__Task instructions__: Copy out every line of the listing below, keeping each one character for character and in the same order.

(Transcribed page contents)
* * *
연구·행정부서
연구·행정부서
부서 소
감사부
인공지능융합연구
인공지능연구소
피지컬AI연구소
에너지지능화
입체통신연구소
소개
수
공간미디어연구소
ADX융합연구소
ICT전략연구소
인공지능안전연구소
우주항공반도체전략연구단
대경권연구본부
* * *
__Reply__:
연구·행정부서
연구·행정부서
부서 소
감사부
인공지능융합연구
인공지능연구소
피지컬AI연구소
에너지지능화
입체통신연구소
소개
수
공간미디어연구소
ADX융합연구소
ICT전략연구소
인공지능안전연구소
우주항공반도체전략연구단
대경권연구본부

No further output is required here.